Голос тает и исчезает из омытой тьмой памяти. В ушах стучит кровь. В груди болит. Перед глазами брызжется пустота.
Тело. У него тело. Надо им воспользоваться.
Глубоко вдохнул. Осторожно покачал головой, сжал кулаки, согнул ноги. Приятное ощущение... Весите.
Тело повествует: он лежит навзничь на земле. Кожу щекочут травы. Воздух бодрый, но не холодный. Вокруг шуршит природа. Приближаются легкие шаги.
Враг? Друг? Он сразу напрягается.
Приятное прикосновение к руке. Следом за прикосновением — аромат: листья мяты, цвет ландыша. Это прикосновение. Этот запах... Они так приятны!

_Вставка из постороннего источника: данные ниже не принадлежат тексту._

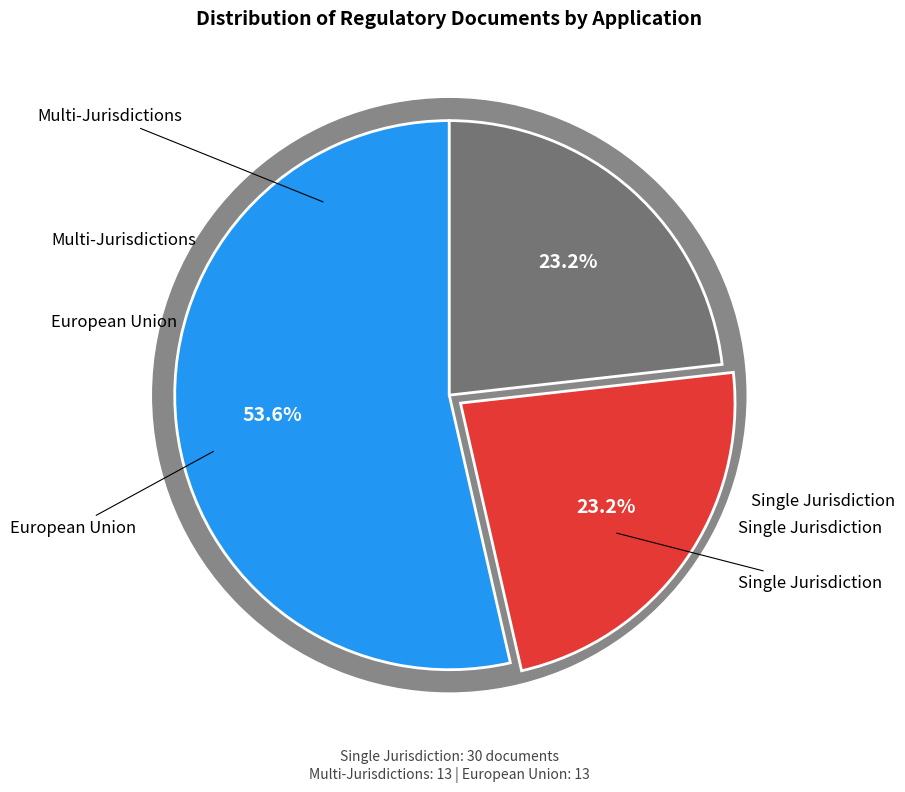

Approximately how many times larger is the value at European Union compared to Single Jurisdiction?

0.4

Он осторожно открывает глаза.
Сумерки. Вокруг ворчит молодой лес, тянется к вечернему небу. Так много деревьев! И ни одного он не знает. Только одно кажется знакомым: гигантское, грозное, с толстым черным стволом и острыми ветвями, похожими на молнии... Кажется, будто дерево обрадовалось ему и склонило крону в неуклюжем поклоне.
Где он? Как сюда попал? Раньше он знал. Эти ответы были у него в голове... Он пытается вспомнить, но память листает самые чистые страницы. Он был... кем-то... чем? Где-то...
Он пришел? Он что-нибудь сделал? Он пересек границу? Все осталось в море тьмы. Теперь он здесь, в свежей зелени, где ничего не болит.
Перед ним – прекрасное существо в белом наряде. Украшенные цветками светлые волосы струятся водопадом, лучистые голубые глаза над высокими скулами напоминают бездонные озера. Она протягивает тонкую руку, помогает приподняться, ее кожа белая и шелковистая, губы тонкие и соблазнительные.
Он снова пытается вспомнить. Кто она? Откуда они знакомы? Но голова пуста, как палимпсест, знание соскребно, воспоминания вытерты.
Почему-то это не смущает: ему радостно и приятно от того, что она — кем она есть — стоит рядом. Смотрит на него неотрывно. Такая прекрасная! Такая родная... Интересно, у него тоже такие сияющие глаза?